There’s a healthy forecast for high-performance materials in the medical market.
The $330 billion global medical device market is a burgeoning industry that is increasingly turning to composites for technological advances. Comprised of millions of different products to help diagnose, treat and ease the effects of disease and injury, the medical device market includes a vast range of products from simple tongue depressors and bed pans to highly complex surgical lasers and MRI machines.
The medical device market is expected to grow 6 percent through 2017, according to DeciBio, a market research and consulting firm specializing in the medical industry. Areas where composite materials will see increasing growth include orthotic and prosthetic devices, 3D printed applications and components for large-scale MRI equipment.
But composites are used for much more than just supplementary devices. Researchers are integrating advanced materials into medical treatments, too. A glance at five applications – from cancer therapies to wheelchairs – shows the extent to which composites have penetrated the healthcare industry.
Perfection isn’t everything – at least when it comes to carbon nanotubes and the fight against cancer. Ongoing research at Yale University demonstrates that small imperfections in the topology of carbon nanotubes may provide an optimal surface for growing cancer-fighting cells.

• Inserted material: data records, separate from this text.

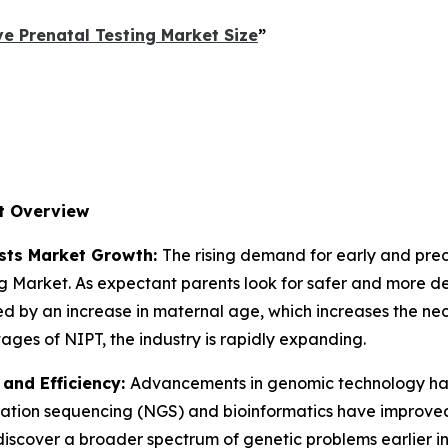
e Prenatal Testing Market Size
”
t Overview
osts Market Growth:
The rising demand for early and prec
ing Market. As expectant parents look for safer and more d
d by an increase in maternal age, which increases the nece
es of NIPT, the industry is rapidly expanding.
and Efficiency:
Advancements in genomic technology hav
ation sequencing (NGS) and bioinformatics have improved 
iscover a broader spectrum of genetic problems earlier i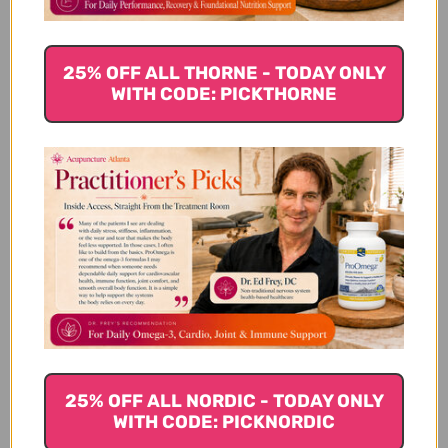
tea to swish around your mouth.
Star Anise
25% OFF ALL THORNE - TODAY ONLY
WITH CODE: PICKTHORNE
Star Anise is a licorice-like flavored spice derived
from the evergreen plant known as illicium verum.
Anise contains shikimic acid, a nutrient that is
antioxidant-rich and can provide a boost to the
immune system. Anise, like cloves, also contain
antibacterial, antifungal and antioxidant properties.
Traditionally anise has been used for indigestion,
heartburn, bloating and nausea.
The autumn season provides many opportunities to
enjoy these spices in your food and drinks, as well
as reap the health benefits they each offer. Not only
are they good for you, but they taste great and
25% OFF ALL NORDIC - TODAY ONLY
WITH CODE: PICKNORDIC
make the cold fall days warmer.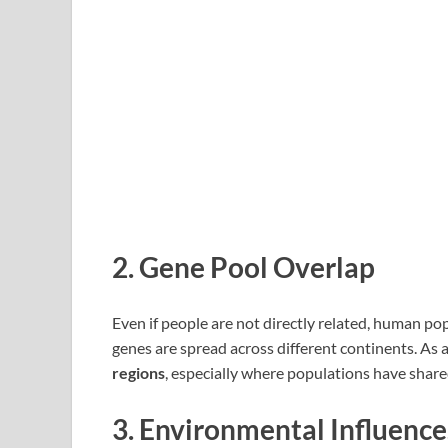
2.
Gene Pool Overlap
Even if people are not directly related, human po
genes are spread across different continents. As a 
regions
, especially where populations have share
3.
Environmental Influence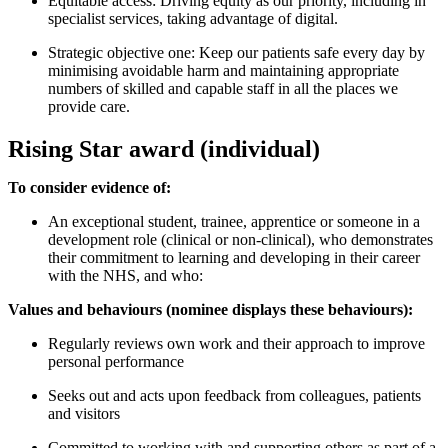
Equitable access: Driving equity as our priority, including in
specialist services, taking advantage of digital.
Strategic objective one: Keep our patients safe every day by
minimising avoidable harm and maintaining appropriate
numbers of skilled and capable staff in all the places we
provide care.
Rising Star award (individual)
To consider evidence of:
An exceptional student, trainee, apprentice or someone in a
development role (clinical or non-clinical), who demonstrates
their commitment to learning and developing in their career
with the NHS, and who:
Values and behaviours (nominee displays these behaviours):
Regularly reviews own work and their approach to improve
personal performance
Seeks out and acts upon feedback from colleagues, patients
and visitors
Committed to working with and supporting others as part of a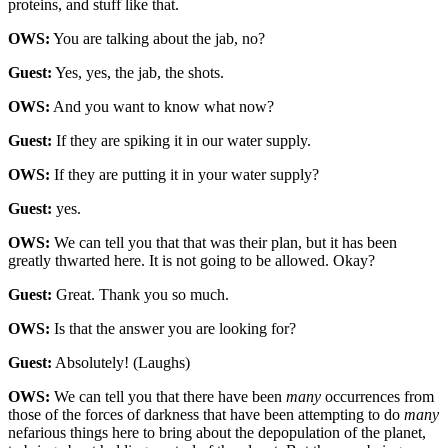
proteins, and stuff like that.
OWS:
You are talking about the jab, no?
Guest:
Yes, yes, the jab, the shots.
OWS:
And you want to know what now?
Guest:
If they are spiking it in our water supply.
OWS:
If they are putting it in your water supply?
Guest:
yes.
OWS:
We can tell you that that was their plan, but it has been
greatly thwarted here. It is not going to be allowed. Okay?
Guest:
Great. Thank you so much.
OWS:
Is that the answer you are looking for?
Guest:
Absolutely! (Laughs)
OWS:
We can tell you that there have been
many
occurrences from
those of the forces of darkness that have been attempting to do
many
nefarious things here to bring about the depopulation of the planet,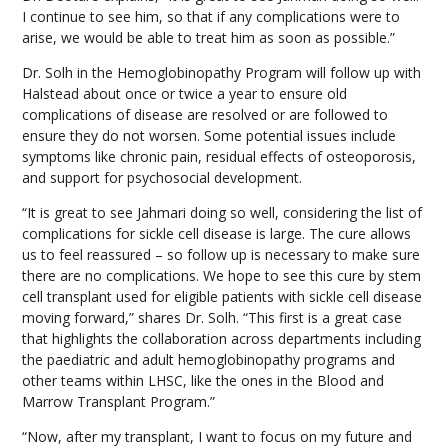
I continue to see him, so that if any complications were to
arise, we would be able to treat him as soon as possible.”
Dr. Solh in the Hemoglobinopathy Program will follow up with
Halstead about once or twice a year to ensure old
complications of disease are resolved or are followed to
ensure they do not worsen. Some potential issues include
symptoms like chronic pain, residual effects of osteoporosis,
and support for psychosocial development.
“It is great to see Jahmari doing so well, considering the list of
complications for sickle cell disease is large. The cure allows
us to feel reassured – so follow up is necessary to make sure
there are no complications. We hope to see this cure by stem
cell transplant used for eligible patients with sickle cell disease
moving forward,” shares Dr. Solh. “This first is a great case
that highlights the collaboration across departments including
the paediatric and adult hemoglobinopathy programs and
other teams within LHSC, like the ones in the Blood and
Marrow Transplant Program.”
“Now, after my transplant, I want to focus on my future and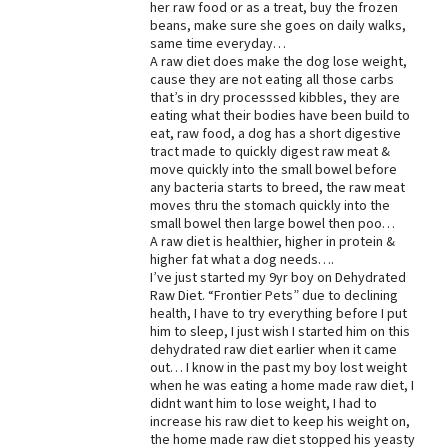
her raw food or as a treat, buy the frozen
beans, make sure she goes on daily walks,
Best Dry Food
More
same time everyday…
A raw diet does make the dog lose weight,
cause they are not eating all those carbs
Best Puppy Food
that’s in dry processsed kibbles, they are
eating what their bodies have been build to
eat, raw food, a dog has a short digestive
tract made to quickly digest raw meat &
move quickly into the small bowel before
any bacteria starts to breed, the raw meat
moves thru the stomach quickly into the
small bowel then large bowel then poo…
A raw diet is healthier, higher in protein &
higher fat what a dog needs….
I’ve just started my 9yr boy on Dehydrated
Raw Diet. “Frontier Pets” due to declining
health, I have to try everything before I put
him to sleep, I just wish I started him on this
dehydrated raw diet earlier when it came
out… I know in the past my boy lost weight
when he was eating a home made raw diet, I
didnt want him to lose weight, I had to
increase his raw diet to keep his weight on,
the home made raw diet stopped his yeasty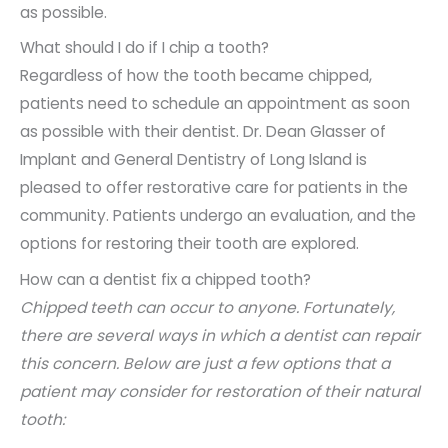
as possible.
What should I do if I chip a tooth?
Regardless of how the tooth became chipped,
patients need to schedule an appointment as soon
as possible with their dentist. Dr. Dean Glasser of
Implant and General Dentistry of Long Island is
pleased to offer restorative care for patients in the
community. Patients undergo an evaluation, and the
options for restoring their tooth are explored.
How can a dentist fix a chipped tooth?
Chipped teeth can occur to anyone. Fortunately,
there are several ways in which a dentist can repair
this concern. Below are just a few options that a
patient may consider for restoration of their natural
tooth:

The researchers are using carbon nanotube (CNT) polymer composites to incubate cytoxic T-cells – nicknamed “killer cells” because these white blood cells attack and kill infected or cancerous cells. The novel technique is being tested for use in adoptive immunotherapy, an emerging treatment in which cells are removed from a patient, enhanced in the lab and then injected back into the bloodstream to boost the patient’s ability to fight infection or cancer.